## PROBLEM DESCRIPTION:
Your answer should consist of each line below that includes the word "حرکات".

(Items from a dataset)

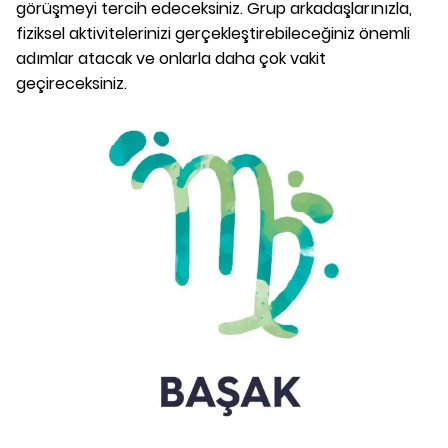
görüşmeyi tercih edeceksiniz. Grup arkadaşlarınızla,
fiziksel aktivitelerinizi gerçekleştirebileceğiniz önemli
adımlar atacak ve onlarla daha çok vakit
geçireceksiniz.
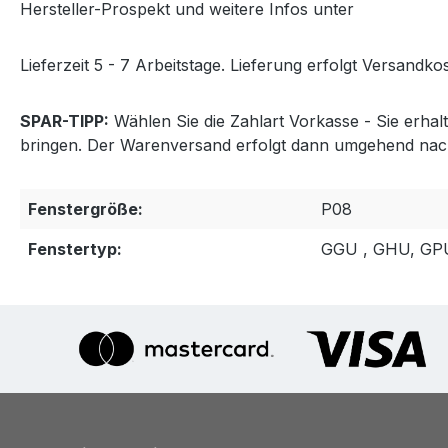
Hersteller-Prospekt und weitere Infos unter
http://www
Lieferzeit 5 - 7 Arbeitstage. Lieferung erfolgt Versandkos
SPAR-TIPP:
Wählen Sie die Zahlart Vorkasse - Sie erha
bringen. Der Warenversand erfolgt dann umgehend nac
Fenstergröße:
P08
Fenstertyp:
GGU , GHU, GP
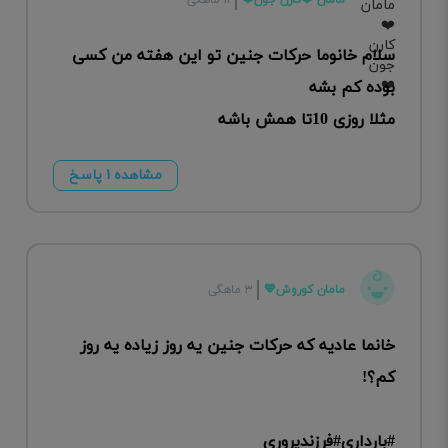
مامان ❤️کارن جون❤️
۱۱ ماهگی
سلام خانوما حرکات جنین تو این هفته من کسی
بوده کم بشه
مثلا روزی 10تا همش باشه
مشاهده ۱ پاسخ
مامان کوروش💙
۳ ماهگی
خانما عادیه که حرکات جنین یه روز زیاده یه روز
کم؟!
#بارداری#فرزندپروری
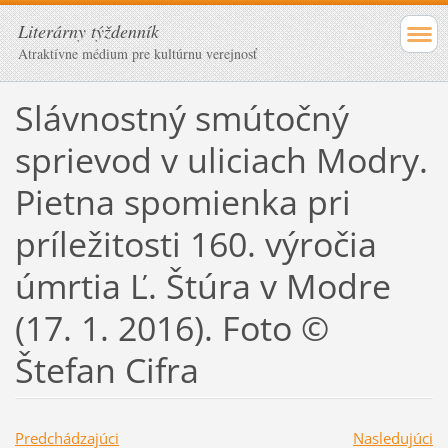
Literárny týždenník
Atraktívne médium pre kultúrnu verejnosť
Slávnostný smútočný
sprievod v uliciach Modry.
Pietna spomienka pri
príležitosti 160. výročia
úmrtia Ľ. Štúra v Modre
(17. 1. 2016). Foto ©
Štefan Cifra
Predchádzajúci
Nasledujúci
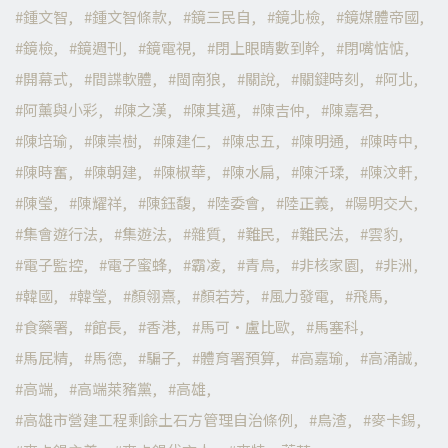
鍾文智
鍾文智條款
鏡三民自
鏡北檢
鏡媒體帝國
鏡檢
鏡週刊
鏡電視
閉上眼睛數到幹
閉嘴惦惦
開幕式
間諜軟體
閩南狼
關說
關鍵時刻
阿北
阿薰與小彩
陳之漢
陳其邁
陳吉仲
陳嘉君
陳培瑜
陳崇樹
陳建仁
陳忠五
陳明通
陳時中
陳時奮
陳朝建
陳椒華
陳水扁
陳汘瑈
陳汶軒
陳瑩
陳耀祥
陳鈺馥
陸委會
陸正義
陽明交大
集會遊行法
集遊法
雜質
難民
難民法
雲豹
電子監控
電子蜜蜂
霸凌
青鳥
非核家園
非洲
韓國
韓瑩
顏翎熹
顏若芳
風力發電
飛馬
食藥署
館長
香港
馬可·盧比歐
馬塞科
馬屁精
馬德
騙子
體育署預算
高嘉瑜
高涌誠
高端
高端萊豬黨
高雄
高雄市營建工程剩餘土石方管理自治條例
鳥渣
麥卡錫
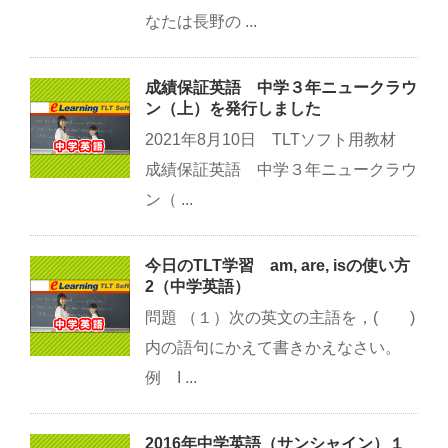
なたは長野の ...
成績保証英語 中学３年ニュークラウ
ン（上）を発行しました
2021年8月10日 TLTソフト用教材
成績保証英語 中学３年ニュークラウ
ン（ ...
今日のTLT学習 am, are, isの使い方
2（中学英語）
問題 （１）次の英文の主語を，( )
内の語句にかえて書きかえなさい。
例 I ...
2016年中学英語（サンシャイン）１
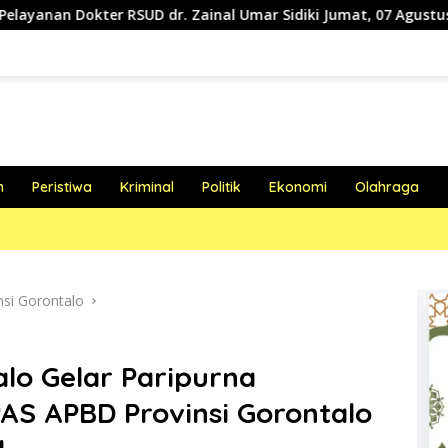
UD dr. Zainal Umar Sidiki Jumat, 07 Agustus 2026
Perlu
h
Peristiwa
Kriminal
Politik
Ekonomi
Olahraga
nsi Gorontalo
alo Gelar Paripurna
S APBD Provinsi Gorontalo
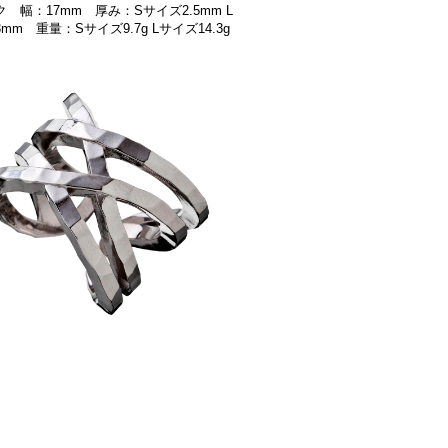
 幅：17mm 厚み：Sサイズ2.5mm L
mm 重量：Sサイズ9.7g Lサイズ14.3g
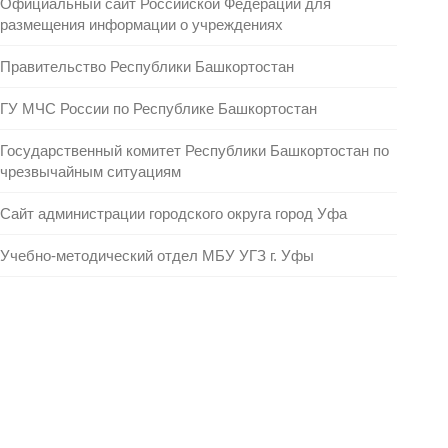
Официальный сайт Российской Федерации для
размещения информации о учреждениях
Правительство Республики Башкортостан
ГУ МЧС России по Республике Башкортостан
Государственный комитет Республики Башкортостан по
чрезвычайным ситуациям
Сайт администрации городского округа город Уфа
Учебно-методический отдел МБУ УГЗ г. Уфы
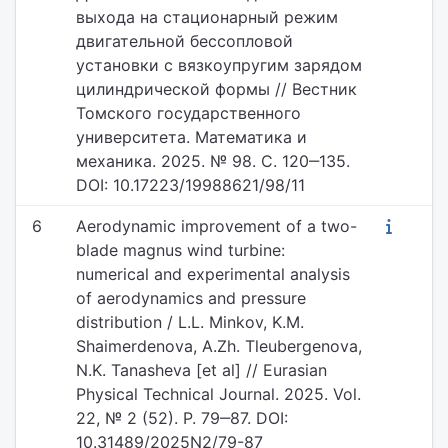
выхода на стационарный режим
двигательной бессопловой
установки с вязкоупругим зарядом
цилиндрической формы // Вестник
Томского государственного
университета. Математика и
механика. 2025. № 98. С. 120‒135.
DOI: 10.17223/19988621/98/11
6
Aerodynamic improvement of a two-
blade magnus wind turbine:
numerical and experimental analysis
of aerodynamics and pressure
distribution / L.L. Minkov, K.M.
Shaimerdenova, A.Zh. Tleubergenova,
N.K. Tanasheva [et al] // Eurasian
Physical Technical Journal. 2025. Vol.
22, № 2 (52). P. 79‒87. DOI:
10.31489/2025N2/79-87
--
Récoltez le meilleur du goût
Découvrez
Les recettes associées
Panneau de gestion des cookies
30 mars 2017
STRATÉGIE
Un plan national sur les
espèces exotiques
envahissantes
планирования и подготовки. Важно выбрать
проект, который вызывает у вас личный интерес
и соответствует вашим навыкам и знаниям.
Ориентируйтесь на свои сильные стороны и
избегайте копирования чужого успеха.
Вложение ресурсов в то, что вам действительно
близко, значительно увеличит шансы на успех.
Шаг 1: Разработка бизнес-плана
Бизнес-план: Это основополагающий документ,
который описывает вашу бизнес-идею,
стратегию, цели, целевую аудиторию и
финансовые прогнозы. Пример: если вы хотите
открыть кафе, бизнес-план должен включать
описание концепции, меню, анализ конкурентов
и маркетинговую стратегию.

## YOUR RESPONSE:
سلام خانوما حرکات جنین تو این هفته من کسی
خانما عادیه که حرکات جنین یه روز زیاده یه روز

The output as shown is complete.